Apr 14, 2012

Silent spring?

It's fall waters that are usually silent ...

Compared to the thunderous spring roar.

Only boisterous?

Only this past year its been reversed:

Take for example Deer Creek on it geologic plunge where it cuts across the rocky ridge line below the royal gaze of the King and Queen Seat above, a place of which I am fairly certain no (if only a few) true blue bloods have ever gone. Why is it called King and Queen Seat then? Probably because the two rocky outcrops, each in prominent display on either bank of the stream, resemble a sort of royal thrown. There are many aficionados of the place -- me included -- the majority I would describe as being closer to blue collar than blue blood.


But that is neither here nor there.

My point is that spring flows are conspicuously down -- as shown on the decibel chart on the right hand side of the graph as merely boisterous, not roaring, which would be the more normal spring state.

This hydrograph charts discharge through my favorite continental stream: Deer Creek through Rocks State Park in Harford County, Maryland.
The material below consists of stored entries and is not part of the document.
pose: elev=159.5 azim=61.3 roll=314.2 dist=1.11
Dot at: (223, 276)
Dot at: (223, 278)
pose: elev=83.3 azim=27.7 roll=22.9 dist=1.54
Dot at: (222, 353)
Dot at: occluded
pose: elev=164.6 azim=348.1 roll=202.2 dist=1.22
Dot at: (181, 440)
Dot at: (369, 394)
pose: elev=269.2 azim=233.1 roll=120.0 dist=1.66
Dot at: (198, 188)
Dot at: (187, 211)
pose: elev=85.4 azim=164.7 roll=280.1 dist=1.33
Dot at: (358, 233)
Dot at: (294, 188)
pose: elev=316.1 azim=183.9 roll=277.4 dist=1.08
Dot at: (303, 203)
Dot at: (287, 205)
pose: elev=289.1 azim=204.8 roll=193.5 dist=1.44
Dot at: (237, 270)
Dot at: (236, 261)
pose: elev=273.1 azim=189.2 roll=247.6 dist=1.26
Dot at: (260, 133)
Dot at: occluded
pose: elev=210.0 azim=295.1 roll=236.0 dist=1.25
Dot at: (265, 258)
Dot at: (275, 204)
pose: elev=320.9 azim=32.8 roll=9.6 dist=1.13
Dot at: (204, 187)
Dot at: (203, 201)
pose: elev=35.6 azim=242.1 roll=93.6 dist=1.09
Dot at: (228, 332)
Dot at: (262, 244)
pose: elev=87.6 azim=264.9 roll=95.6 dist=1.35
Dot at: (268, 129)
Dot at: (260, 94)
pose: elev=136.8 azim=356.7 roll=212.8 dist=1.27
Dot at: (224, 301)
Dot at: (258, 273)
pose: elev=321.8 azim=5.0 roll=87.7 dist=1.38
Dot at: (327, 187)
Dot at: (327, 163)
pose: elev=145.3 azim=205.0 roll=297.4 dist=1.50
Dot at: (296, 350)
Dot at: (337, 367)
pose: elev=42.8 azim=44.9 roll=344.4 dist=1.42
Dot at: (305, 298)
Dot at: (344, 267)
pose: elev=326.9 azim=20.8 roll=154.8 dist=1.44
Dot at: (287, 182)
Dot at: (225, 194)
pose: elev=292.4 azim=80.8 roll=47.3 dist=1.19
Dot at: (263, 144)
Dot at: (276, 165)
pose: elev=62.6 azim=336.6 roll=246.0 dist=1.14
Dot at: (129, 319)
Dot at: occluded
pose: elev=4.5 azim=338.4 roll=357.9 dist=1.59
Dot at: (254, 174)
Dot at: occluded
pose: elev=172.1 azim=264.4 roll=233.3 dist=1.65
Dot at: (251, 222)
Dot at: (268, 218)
Usually spring, not fall, has the higher (and noisier) flow through the run of rocky rapids.  Could the lack of snow explain this spring's early drop into the summer recession?  That could mean dry (and silent) fall could be on the way.

Compare that to the usually quiet baseflow-dependent fall.

Irene sent the rapid "off the chart" into the deafening zone.


To be sure, there are many sounds of spring.

Just this year (at that spot) the water isn't one of them.